Read MUR SST chunked for space/time

%%time
ds_sst = xr.open_zarr(file_aws, consolidated=True)

ds_sst

Read MUR SST chunked for time series analysis

%%time
ds_sst_time = xr.open_zarr(file_aws_time, consolidated=True)

ds_sst_time

Subset all the data to just the West Coast region

  • options are indices, .isel, or .sel

subset =

Just plot a random day to make sure it looks correct

  • options are .plot or plt.imshow or plt.pcolormesh

Make the map look nice & use cartopy features

# code features from https://scitools.org.uk/cartopy/docs/v0.14/matplotlib/feature_interface.html
crs = ccrs.PlateCarree() #set projection

# Plot on a map
ax = plt.subplot(projection=crs)

subset.  #add something here, what to plot? axis? transform? 

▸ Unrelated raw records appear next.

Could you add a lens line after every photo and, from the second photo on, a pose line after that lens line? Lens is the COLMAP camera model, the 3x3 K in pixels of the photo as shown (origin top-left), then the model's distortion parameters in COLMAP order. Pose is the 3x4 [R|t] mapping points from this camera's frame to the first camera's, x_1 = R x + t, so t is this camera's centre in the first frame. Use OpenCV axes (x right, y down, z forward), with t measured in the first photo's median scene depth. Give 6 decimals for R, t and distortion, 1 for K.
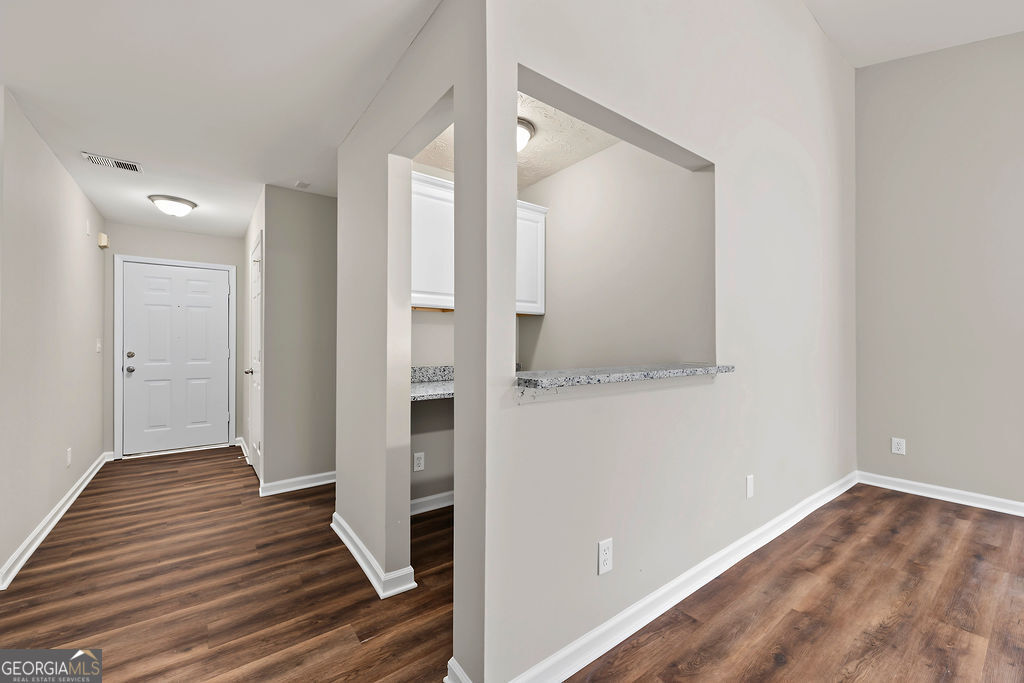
lens RADIAL K [[410.6, 0, 500.9], [0, 410.6, 344.5], [0, 0, 1]] dist [0.002857, -0.001178]
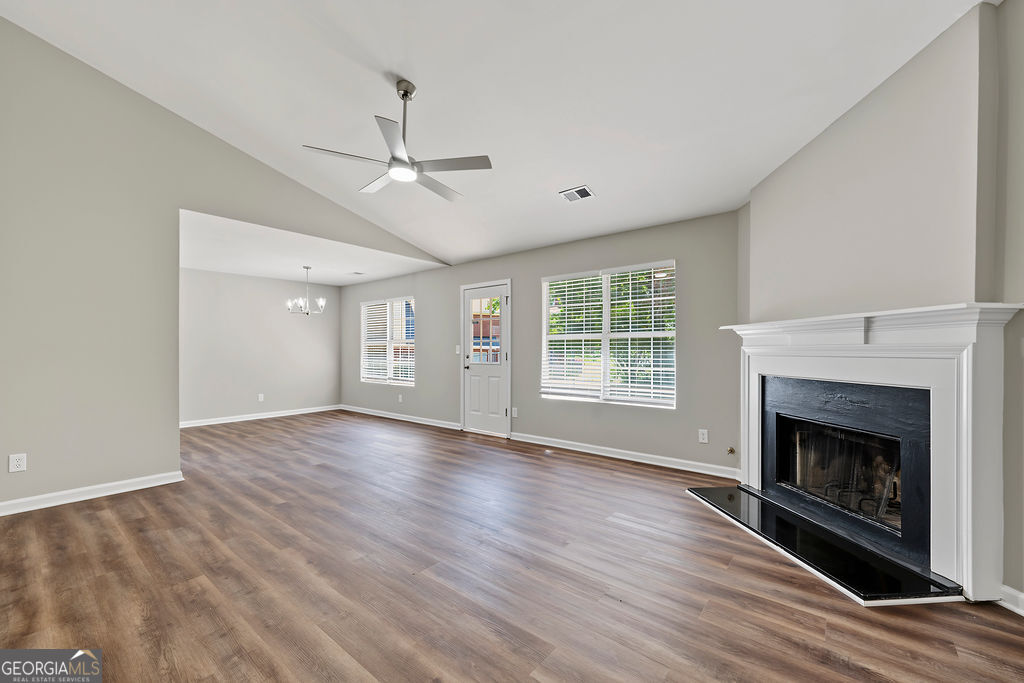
lens RADIAL K [[410.6, 0, 509.4], [0, 410.6, 347.3], [0, 0, 1]] dist [0.002857, -0.001178]
pose [[-0.241454, 0.004635, 0.970401, -0.197309], [-0.003488, 0.999978, -0.005645, -0.002382], [-0.970406, -0.004748, -0.241433, 0.227665]]
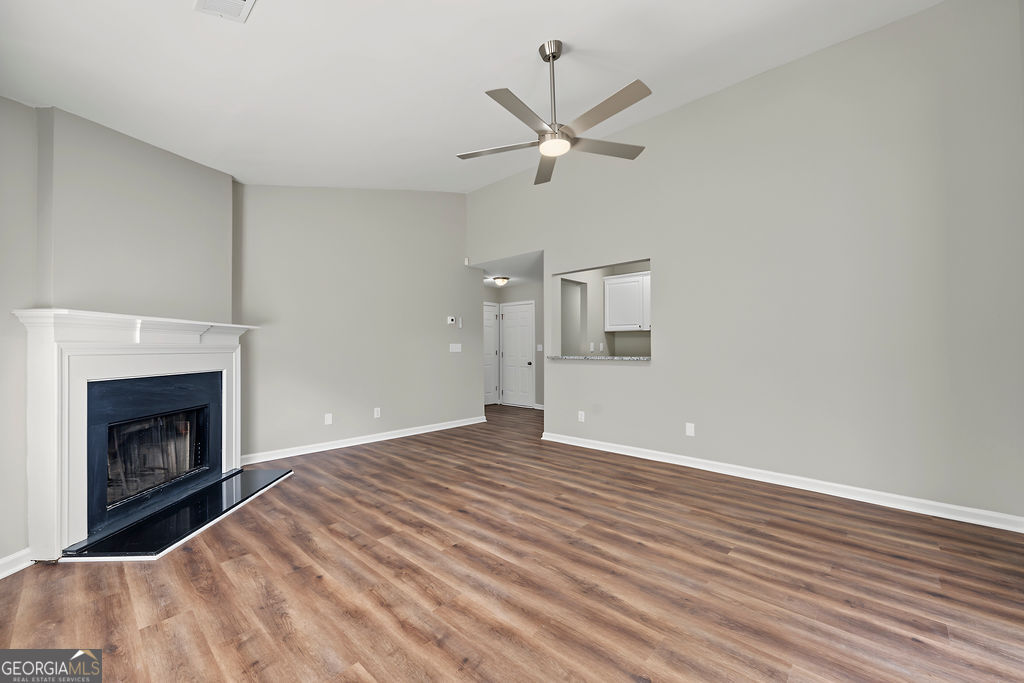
lens RADIAL K [[410.6, 0, 511.6], [0, 410.6, 345.5], [0, 0, 1]] dist [0.002857, -0.001178]
pose [[0.181527, -0.007298, -0.983359, 1.873260], [0.004477, 0.999968, -0.006595, 0.001439], [0.983376, -0.003205, 0.181554, -0.039697]]
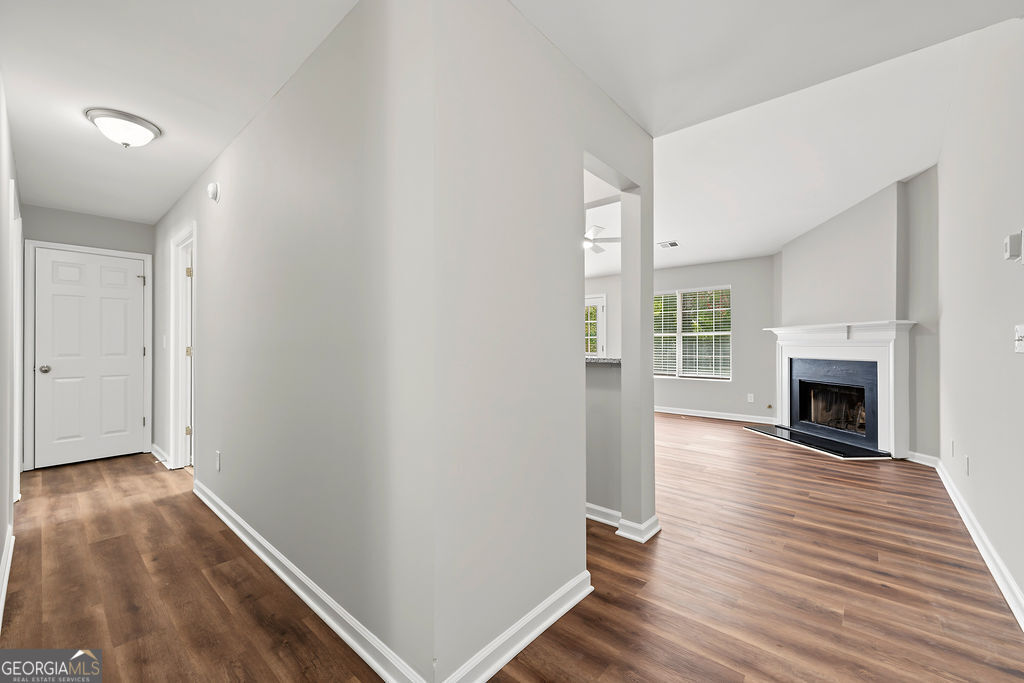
lens RADIAL K [[410.6, 0, 503.2], [0, 410.6, 343.0], [0, 0, 1]] dist [0.002857, -0.001178]
pose [[-0.202849, 0.004830, 0.979198, -0.905965], [-0.002525, 0.999982, -0.005455, 0.010883], [-0.979207, -0.003579, -0.202833, 1.017540]]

ax.coastlines("10m", color="k")

ax.add_feature(cfeature.LAND, color='grey')

ax.add_feature(cfeature.STATES.with_scale('10m'))

How big is this dataset?

  • Because xarray uses lazy loading, we have access to this entire dataset but it only loads what it needs to for calculations

size = 
print('GB data = ',size)

Calculate the Monthly Sea Surface Temperature Anomalies

  • use .resample to calculate monthly average (downsample)

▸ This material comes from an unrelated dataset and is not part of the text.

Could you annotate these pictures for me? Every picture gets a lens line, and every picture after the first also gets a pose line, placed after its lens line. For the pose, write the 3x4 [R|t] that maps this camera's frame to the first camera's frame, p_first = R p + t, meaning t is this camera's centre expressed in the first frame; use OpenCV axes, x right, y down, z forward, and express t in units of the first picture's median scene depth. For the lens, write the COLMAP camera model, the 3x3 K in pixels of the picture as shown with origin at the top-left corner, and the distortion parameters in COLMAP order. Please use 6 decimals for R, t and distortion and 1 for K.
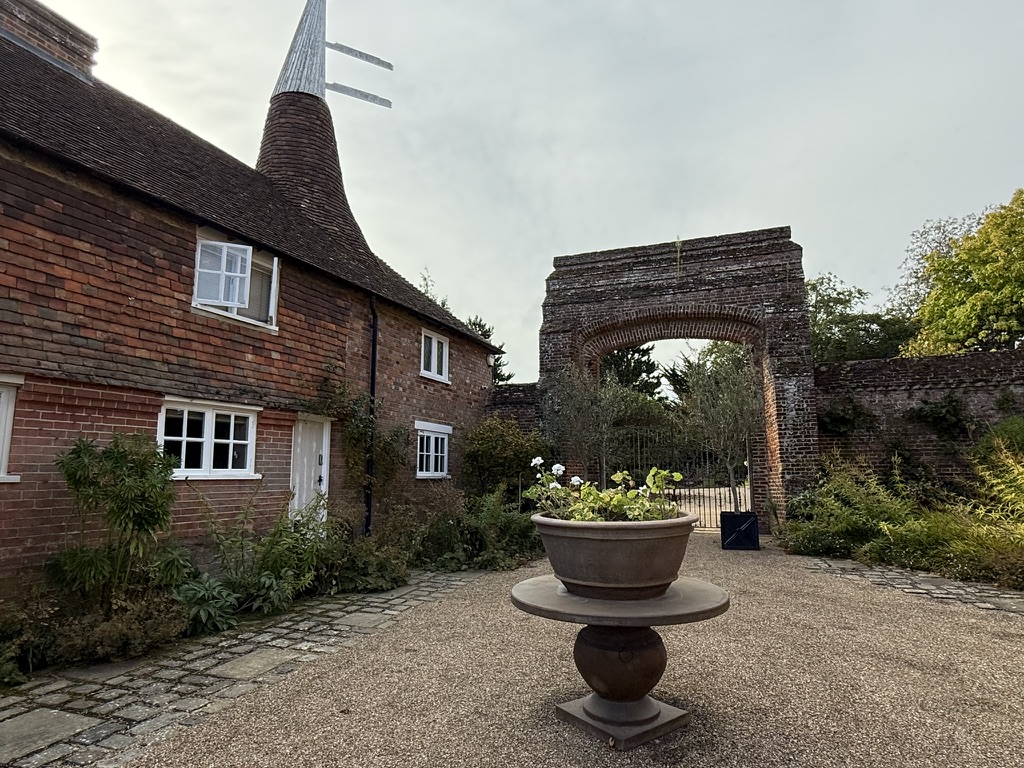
lens RADIAL K [[622.2, 0, 512.0], [0, 622.2, 384.0], [0, 0, 1]] dist [0.002231, 0.003406]
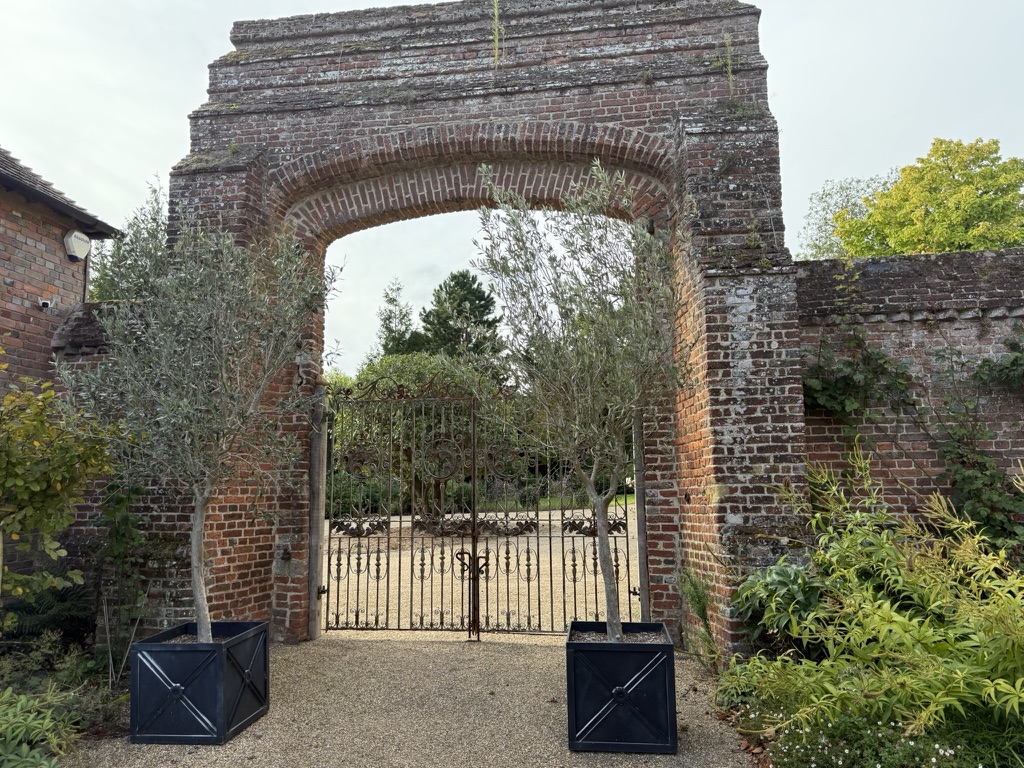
lens RADIAL K [[722.1, 0, 512.0], [0, 722.1, 384.0], [0, 0, 1]] dist [0.033191, -0.002455]
pose [[0.975494, 0.023555, 0.218760, 0.184286], [-0.024928, 0.999683, 0.003518, 0.059196], [-0.218608, -0.008885, 0.975772, 0.532646]]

  • use .groupby to calculate climatology

  • calculate anomaly

#resample the data to monthly
sst_monthly = subset.

#only use part of the dataset for the climatology, then groupby and mean
climatology_mean_monthly = sst_monthly.

#calculate anomaly
sst_anomaly_monthly = sst_monthly.

sst_anomaly_monthly
# plot 2003-03-01 using cmap='RdYlBu_r'
sst_anomaly_monthly.
# plot 2015-03-01 using cmap='RdYlBu_r'
sst_anomaly_monthly.

Make plots again, this time using cartopy land mask, coastlines, states, to look nice, use subplot a control your axes so that they appear in 1 figure

Figure 3

  • Switch to same data, but it is chunked differently

  • it is optimized for timeseries rather than spatial analysis

# change to deg C

ds_sst_time["analysed_sst"] = ds_sst_time["analysed_sst"] - 273.15  # transform units from Kelvin to  Celsius

ds_sst_time["analysed_sst"].attrs["units"] = "deg C"  # update units in metadata
%%time
#select newport lat/lon
# using .rolling to make 30 day smoothing

sst_newport_coast = ds_sst_time.analysed_sst.

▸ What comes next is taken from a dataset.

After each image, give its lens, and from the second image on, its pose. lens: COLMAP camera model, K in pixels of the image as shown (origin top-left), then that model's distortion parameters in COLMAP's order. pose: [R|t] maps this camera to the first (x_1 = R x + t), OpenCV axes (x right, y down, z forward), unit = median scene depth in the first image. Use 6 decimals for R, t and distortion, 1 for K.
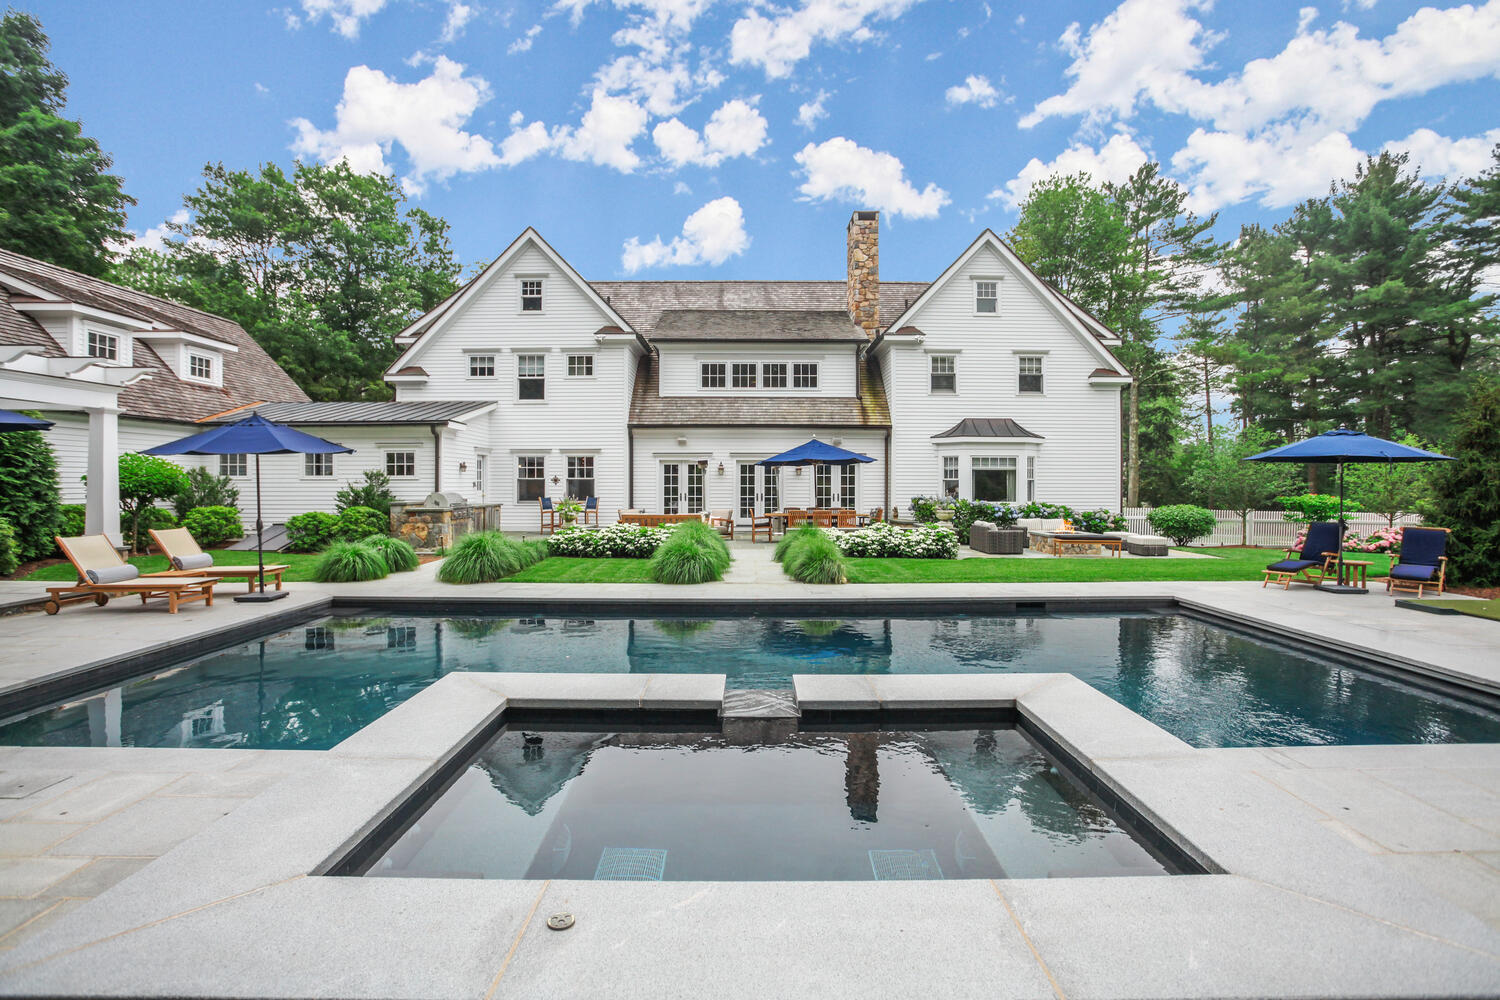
lens RADIAL K [[732.9, 0, 747.0], [0, 732.9, 497.3], [0, 0, 1]] dist [-0.050857, 0.007758]
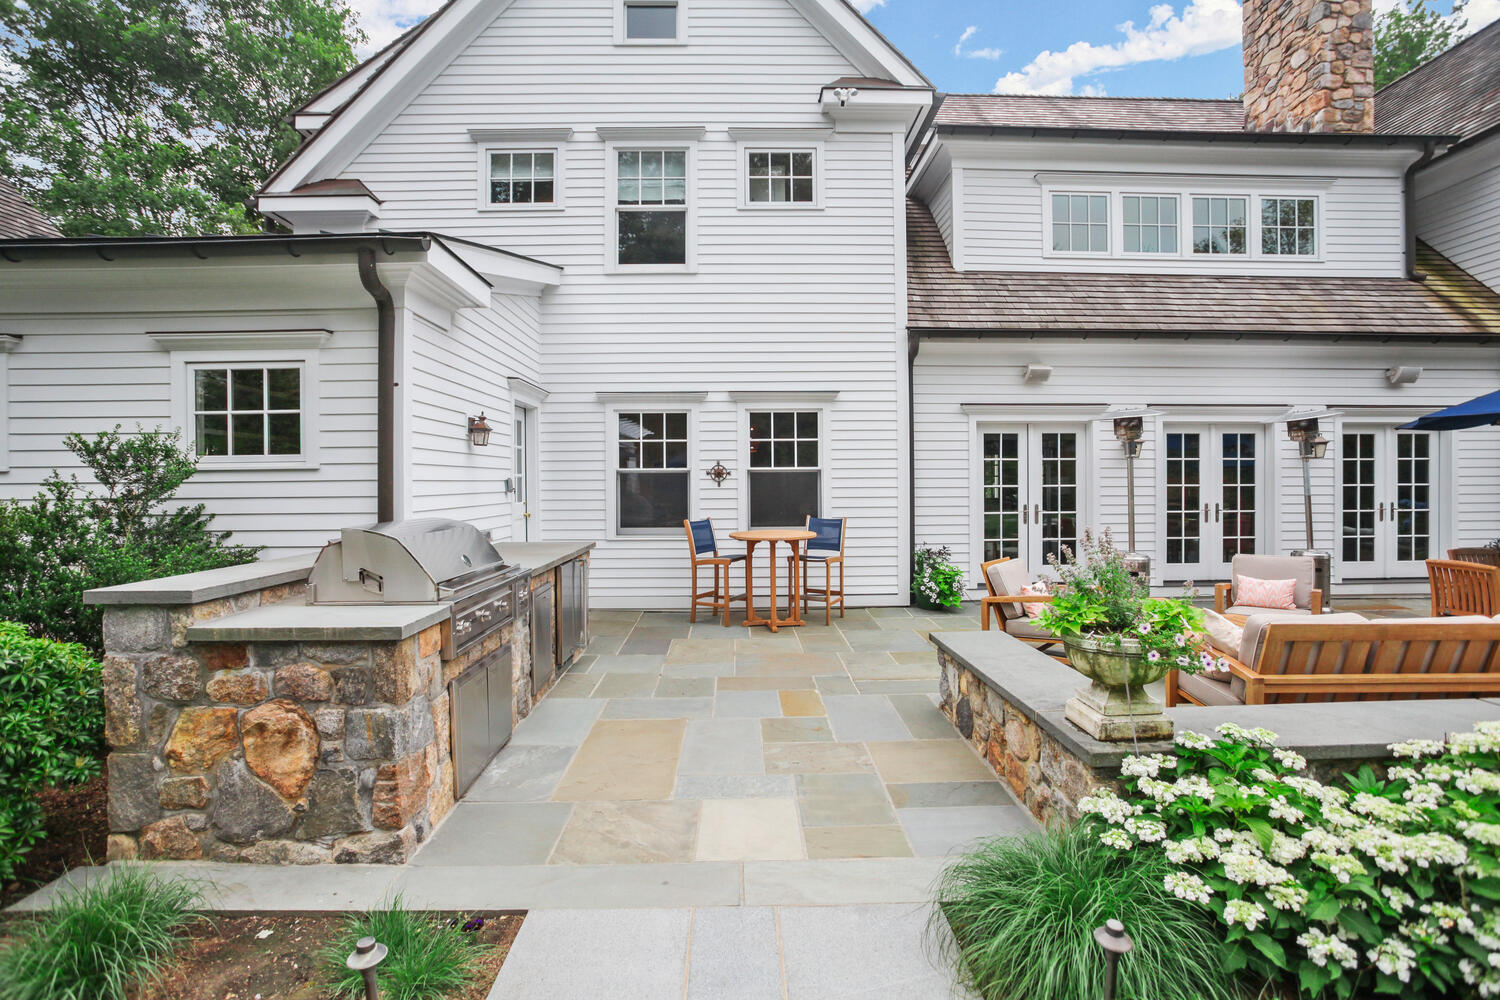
lens RADIAL K [[732.9, 0, 753.8], [0, 732.9, 496.0], [0, 0, 1]] dist [-0.050857, 0.007758]
pose [[0.999724, -0.008425, 0.021953, -0.252231], [0.008477, 0.999961, -0.002281, -0.010982], [-0.021933, 0.002467, 0.999756, 0.618365]]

sst_newport_offshore = ds_sst_time.analysed_sst.
data = sst_newport_offshore
ystr= 'SST$_{offshore}$ ($^\circ$C)'

# select 2002 to 2013
# use groupby to find max/min/mean/std for day of year

maxval = data.
minval = data.
meanval = data.
stdval = data.
# make figure 3 panel

Data exploration

  • The data you have is organized by time, latitude, and longitude.

  • You can look at the daily values, their anomalies, or means in time/space

  • Now, imagine you hear about a Blob of warm water from colleagues, you look at a website to see a quickview

  • Look here

  • There are a lot of different ways to look at data

  • How would you explore the evolution of SSTs along the West Coast during this Marine Heat Wave (MHW)?

  • Spatial maps (like figure 1) ?

  • Timeseries at points (like figure 3) ?

  • Longitude versus Time (Hovmuller Plots) at a certain latitude ?

  • Does your audience matter? Why?

  • Explore the data below and explain why you choose to explore it that way.